Communication, communication ,communication
#42
Posted 22 June 2012 - 04:01 PM
I'd be happy to join the convo with you and Depends, Occifer. I have my own story to share, plus I'd just like to meet you and hang out.
What I will say here is that you cannot go wrong taking the high road in terms of how you react and how you act with the kids. It may be tempting to do otherwise, but being the "good one" will help in a lot of ways.
Good luck to you buddy.
^ This. All of this. Especially the high road.
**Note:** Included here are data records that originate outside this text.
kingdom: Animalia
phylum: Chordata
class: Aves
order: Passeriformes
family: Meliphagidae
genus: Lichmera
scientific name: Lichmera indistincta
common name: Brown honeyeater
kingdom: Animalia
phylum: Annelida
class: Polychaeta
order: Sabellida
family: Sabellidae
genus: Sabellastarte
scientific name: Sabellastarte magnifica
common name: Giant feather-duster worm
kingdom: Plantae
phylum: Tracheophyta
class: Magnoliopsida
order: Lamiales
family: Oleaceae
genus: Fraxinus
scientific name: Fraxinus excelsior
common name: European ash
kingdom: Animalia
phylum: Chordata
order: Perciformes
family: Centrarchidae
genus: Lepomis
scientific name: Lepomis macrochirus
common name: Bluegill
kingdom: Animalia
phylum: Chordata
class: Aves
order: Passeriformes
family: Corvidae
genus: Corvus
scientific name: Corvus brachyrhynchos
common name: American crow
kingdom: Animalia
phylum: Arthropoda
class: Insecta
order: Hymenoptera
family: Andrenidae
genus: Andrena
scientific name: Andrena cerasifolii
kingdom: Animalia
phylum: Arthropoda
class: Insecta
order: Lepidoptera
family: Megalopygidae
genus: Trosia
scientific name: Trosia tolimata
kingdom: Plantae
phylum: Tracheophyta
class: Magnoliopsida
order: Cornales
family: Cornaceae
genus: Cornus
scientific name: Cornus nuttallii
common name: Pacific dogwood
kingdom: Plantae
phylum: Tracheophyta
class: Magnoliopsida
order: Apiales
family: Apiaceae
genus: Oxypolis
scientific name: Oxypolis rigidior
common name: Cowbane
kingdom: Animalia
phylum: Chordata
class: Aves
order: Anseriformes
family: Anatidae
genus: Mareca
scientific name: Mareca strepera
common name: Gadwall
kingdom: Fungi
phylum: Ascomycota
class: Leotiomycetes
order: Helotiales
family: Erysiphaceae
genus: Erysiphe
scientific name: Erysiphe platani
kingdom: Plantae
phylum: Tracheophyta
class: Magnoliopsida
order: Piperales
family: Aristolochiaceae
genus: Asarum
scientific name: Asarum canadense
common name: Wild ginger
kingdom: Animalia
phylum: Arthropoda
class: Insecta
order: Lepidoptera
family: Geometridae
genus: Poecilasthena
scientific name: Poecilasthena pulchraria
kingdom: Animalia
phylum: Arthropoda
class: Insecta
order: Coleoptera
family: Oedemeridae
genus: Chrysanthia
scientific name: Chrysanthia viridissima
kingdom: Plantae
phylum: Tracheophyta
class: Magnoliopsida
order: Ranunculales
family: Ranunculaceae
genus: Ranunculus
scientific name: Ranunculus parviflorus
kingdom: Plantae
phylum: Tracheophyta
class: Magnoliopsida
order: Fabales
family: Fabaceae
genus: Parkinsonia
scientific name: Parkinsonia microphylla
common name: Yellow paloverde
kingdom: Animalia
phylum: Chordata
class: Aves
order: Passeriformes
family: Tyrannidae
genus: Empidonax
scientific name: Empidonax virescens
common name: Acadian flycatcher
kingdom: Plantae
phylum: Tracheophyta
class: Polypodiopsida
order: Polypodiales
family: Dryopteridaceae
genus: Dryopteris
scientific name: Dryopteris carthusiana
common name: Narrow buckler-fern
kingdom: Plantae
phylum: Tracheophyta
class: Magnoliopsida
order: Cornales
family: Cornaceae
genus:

Be happy to join in if you're interested in a woman's point of view.
#47
Posted 22 June 2012 - 04:54 PM
Find a fuck buddy at a festival in a month, don't exchange real names or numbers= no long term possibilities and come home with a fresh attitude. Even better random sex with several partners will boast back up your ego. Thumbs up for sharing your story on here, like others I don't but share openly in person.
i was going to stay away from this convo. not that much experience BUT this comment almost upset me.
my personal belief (other than infidelity is one of my biggest pet peeves) is that if the relationship is already compromised because of lack of trust, and you are not in an open relationship, cheating is still cheating and will decrease that trust even further. i dont even know how you can suggest him fucking around on his wife. He was on the other end, knows it hurts the other spouse, why perpetuate this terrible behavior. two wrongs dont make it right.
IMHO
#48
Posted 22 June 2012 - 05:13 PM
i was going to stay away from this convo. not that much experience BUT this comment almost upset me.
my personal belief (other than infidelity is one of my biggest pet peeves) is that if the relationship is already compromised because of lack of trust, and you are not in an open relationship, cheating is still cheating and will decrease that trust even further. i dont even know how you can suggest him fucking around on his wife. He was on the other end, knows it hurts the other spouse, why perpetuate this terrible behavior. two wrongs dont make it right.